Optimized Compressive Crushing with respect to Energy Consumption, Pressure and Multiple Product Yield
Paper i proceeding, 2009
The mining and aggregates industries are essential for the development and continuous prosperity of today’s societies. However, in spite of the maturities of these industries, real-time optimized control of crusher settings is still rarely applied, and crusher design is still solely based on long term experience and simplistic design criteria. In an age of growing eco-efficiency, focus and effort must be directed towards improving the performance and efficiency of existing crushers.
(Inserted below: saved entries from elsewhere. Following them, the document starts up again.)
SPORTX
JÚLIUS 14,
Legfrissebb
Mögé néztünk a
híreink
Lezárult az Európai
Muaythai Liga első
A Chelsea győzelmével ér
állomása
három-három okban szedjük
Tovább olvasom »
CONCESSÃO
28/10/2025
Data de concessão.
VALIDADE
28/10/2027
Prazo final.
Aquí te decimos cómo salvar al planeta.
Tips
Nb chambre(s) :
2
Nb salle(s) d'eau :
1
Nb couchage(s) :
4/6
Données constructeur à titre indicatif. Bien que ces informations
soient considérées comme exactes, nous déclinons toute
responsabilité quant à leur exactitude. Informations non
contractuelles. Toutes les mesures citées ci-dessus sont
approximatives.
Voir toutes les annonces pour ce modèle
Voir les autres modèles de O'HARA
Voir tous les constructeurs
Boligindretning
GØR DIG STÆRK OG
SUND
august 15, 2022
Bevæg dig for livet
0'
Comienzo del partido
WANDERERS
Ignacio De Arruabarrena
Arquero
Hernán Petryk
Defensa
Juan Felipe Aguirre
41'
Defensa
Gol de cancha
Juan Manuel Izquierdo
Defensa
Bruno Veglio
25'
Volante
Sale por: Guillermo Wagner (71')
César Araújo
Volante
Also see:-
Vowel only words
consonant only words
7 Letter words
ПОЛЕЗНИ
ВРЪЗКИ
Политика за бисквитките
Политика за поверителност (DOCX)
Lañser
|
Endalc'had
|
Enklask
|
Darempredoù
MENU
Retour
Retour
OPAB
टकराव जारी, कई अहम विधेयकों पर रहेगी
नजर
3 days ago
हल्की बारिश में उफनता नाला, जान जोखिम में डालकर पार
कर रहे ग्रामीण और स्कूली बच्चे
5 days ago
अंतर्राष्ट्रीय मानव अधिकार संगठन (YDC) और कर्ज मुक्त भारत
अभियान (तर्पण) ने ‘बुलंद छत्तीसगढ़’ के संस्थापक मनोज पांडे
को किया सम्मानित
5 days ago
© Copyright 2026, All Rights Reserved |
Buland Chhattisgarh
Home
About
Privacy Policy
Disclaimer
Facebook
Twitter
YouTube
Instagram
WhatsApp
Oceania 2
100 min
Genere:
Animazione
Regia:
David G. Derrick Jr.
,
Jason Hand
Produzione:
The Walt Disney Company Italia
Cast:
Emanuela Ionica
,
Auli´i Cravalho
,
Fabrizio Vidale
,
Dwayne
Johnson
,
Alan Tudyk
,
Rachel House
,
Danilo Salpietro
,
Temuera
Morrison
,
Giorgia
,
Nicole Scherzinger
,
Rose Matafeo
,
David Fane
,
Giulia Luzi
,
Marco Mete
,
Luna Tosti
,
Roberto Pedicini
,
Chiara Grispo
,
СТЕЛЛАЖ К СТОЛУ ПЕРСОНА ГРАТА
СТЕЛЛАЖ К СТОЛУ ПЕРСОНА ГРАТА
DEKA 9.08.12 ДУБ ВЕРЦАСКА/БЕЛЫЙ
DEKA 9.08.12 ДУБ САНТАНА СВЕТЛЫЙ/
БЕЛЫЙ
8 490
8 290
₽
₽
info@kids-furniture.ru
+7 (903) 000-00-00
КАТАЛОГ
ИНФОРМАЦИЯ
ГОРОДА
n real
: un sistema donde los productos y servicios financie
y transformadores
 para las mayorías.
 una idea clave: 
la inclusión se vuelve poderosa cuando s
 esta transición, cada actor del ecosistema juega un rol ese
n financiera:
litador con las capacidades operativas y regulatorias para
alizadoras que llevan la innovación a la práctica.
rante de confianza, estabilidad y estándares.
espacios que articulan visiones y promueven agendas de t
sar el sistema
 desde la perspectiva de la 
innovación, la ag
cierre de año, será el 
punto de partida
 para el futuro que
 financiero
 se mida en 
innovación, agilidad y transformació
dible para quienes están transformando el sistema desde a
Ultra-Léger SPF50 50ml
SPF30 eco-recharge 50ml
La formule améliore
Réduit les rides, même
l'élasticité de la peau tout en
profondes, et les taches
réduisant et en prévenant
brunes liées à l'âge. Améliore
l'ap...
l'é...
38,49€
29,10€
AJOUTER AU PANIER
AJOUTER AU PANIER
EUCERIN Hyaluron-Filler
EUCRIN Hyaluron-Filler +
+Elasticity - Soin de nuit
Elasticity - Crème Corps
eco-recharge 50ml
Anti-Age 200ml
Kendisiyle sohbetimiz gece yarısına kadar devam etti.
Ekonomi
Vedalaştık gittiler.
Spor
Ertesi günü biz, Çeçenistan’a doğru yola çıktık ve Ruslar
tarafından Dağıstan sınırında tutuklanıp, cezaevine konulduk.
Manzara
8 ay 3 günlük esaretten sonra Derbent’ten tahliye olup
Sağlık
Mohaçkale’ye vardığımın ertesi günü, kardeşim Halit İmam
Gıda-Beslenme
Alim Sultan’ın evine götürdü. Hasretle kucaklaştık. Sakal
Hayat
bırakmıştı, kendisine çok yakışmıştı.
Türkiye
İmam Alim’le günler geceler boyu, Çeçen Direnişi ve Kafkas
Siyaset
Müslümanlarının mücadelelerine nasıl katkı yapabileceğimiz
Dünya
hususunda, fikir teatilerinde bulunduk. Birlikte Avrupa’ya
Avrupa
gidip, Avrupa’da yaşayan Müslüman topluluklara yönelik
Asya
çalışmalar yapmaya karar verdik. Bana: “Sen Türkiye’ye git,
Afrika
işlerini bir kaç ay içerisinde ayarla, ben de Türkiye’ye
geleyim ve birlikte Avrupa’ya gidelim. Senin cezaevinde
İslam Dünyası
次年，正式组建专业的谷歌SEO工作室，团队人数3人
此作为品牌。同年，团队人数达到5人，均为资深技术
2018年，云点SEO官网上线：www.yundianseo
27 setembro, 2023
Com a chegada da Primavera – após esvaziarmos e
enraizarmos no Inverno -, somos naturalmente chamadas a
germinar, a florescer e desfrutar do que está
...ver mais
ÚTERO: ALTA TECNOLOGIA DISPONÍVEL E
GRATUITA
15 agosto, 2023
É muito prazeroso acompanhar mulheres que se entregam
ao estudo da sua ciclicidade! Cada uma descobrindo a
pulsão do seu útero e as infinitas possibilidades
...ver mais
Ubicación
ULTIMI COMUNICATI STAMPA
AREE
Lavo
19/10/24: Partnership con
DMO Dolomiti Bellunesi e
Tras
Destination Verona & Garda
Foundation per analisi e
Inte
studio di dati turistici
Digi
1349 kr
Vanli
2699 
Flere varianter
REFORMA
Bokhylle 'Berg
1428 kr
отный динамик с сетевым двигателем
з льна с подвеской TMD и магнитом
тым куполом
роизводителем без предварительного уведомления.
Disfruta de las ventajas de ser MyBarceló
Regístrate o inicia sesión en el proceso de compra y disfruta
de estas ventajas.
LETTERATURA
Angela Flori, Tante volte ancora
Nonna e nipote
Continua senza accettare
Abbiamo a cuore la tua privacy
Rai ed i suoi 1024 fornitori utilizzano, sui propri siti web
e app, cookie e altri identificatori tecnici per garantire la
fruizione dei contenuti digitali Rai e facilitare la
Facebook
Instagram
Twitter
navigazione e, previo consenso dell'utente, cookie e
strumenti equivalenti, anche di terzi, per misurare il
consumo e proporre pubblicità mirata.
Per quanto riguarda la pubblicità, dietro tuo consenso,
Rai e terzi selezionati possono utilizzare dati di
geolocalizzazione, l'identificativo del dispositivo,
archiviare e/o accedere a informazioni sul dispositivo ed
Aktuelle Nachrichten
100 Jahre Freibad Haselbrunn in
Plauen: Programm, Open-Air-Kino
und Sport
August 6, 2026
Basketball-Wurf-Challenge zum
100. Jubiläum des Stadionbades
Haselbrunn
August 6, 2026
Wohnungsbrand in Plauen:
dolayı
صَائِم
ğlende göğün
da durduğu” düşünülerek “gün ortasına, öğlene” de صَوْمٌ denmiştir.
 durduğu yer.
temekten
Finding the best way in going about solving a complex problem is far from always being simple and straight-forward. In situations when the solutions become of such high complexity that simple mind-work cannot handle the solution, computer-assisted evaluation, i.e. optimization, is needed.
In the present study, theoretical energy optimizations, as well as pressure minimizations, and yield optimizations with multiple target products are performed. Obtained results in terms of crushing sequences, consisting of different number of compressions and compression ratios, indicate how different rock materials should be crushed to minimize the energy consumption, while maximizing the product yield, or to decrease the wear in crushers through pressure minimization.
The presented optimizations are performed using genetic evolutionary algorithms (GEA or GA). Breakage models, calibrated by laboratory scale breakage characterization tests, are relied upon for the predictions of particle size distributions, which in turns enable the computerized optimization to find the theoretically optimal crushing sequence under the given circumstances. Studies have shown that optimization results are directly dependent on the formulation of the fitness functions used in the GA evaluation process (Lee and Evertsson, 2008 and Hulthén et al., 2006). The aim of the present study is therefore to further the knowledge of optimal fragmentation through different formulations of GA fitness functions.